┌────────

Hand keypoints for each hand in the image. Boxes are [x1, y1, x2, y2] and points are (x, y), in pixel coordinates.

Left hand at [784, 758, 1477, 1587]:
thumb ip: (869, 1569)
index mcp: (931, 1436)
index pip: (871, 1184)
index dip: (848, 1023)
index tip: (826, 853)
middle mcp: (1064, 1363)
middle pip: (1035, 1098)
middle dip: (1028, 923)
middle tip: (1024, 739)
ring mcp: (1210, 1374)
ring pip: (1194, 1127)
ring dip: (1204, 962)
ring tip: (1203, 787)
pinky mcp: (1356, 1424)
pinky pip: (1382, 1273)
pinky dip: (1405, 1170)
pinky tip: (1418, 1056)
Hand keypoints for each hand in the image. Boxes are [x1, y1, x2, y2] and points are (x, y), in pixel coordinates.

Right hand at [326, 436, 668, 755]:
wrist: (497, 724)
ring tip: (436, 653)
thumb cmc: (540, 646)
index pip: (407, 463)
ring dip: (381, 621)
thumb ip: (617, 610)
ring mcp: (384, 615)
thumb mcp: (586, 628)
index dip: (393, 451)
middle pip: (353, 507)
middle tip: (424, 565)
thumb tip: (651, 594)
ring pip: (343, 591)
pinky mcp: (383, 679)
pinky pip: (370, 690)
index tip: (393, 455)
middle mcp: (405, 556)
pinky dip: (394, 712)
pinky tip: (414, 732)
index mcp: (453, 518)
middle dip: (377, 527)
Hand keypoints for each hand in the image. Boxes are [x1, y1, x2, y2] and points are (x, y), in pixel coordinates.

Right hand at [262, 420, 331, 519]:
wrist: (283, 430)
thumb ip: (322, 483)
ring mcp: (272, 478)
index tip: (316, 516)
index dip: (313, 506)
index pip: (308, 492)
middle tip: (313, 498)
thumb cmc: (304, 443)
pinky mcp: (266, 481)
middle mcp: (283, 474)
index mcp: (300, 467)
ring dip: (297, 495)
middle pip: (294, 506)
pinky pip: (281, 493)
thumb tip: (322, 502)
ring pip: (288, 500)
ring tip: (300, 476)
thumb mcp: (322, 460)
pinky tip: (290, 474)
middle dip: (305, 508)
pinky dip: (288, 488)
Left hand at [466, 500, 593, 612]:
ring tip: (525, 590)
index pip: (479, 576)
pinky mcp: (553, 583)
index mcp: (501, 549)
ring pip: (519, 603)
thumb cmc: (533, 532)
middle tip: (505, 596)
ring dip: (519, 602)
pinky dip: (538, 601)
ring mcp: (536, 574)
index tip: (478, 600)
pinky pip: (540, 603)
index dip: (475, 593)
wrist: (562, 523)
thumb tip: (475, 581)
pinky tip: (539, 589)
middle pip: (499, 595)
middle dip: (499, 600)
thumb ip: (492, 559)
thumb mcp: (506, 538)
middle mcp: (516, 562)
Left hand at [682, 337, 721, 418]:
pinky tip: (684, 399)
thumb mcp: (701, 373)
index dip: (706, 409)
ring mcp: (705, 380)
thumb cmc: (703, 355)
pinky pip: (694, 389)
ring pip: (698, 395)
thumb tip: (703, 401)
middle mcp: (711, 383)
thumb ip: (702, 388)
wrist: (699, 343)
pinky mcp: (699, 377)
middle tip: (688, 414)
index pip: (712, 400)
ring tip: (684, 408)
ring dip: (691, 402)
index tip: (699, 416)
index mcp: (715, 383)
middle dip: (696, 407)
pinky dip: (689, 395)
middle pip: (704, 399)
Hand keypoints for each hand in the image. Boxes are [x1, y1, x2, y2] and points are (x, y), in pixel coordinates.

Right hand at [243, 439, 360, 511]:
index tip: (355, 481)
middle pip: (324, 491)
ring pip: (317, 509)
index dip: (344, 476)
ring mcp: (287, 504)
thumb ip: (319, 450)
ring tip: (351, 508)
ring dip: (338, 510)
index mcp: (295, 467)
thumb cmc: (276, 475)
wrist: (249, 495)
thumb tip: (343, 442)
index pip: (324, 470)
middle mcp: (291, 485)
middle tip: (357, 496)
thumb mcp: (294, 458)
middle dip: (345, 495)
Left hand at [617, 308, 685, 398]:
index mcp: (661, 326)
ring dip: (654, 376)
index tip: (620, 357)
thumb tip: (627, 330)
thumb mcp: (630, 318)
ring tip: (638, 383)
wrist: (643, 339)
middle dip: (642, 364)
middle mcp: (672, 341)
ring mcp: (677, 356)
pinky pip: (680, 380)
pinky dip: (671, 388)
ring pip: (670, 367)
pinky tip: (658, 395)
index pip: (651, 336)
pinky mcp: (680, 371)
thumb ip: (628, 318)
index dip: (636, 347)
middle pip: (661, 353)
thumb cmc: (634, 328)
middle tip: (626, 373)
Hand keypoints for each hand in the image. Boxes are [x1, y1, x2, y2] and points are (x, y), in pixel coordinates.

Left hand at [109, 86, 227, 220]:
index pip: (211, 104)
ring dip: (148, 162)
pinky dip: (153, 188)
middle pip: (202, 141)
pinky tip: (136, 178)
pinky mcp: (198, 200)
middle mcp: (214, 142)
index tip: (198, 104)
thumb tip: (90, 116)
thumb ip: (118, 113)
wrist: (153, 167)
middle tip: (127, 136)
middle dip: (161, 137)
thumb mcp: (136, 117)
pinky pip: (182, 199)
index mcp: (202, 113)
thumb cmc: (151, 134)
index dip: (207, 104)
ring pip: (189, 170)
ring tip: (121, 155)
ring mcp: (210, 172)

└────────

■ **Exercise details**: Lines wanted from the listing above: the line with "index tip: (316, 516)" up to and including the line with "middle dip: (305, 508)". Please write them out exactly, adding nothing else.

■ **Solution to the problem**:
index tip: (316, 516)
index dip: (313, 506)
index pip: (308, 492)
middle tip: (313, 498)
thumb cmc: (304, 443)
pinky mcp: (266, 481)
middle mcp: (283, 474)
index mcp: (300, 467)
ring dip: (297, 495)
middle pip: (294, 506)
pinky pip: (281, 493)
thumb tip: (322, 502)
ring pip: (288, 500)
ring tip: (300, 476)
thumb mcp: (322, 460)
pinky tip: (290, 474)
middle dip: (305, 508)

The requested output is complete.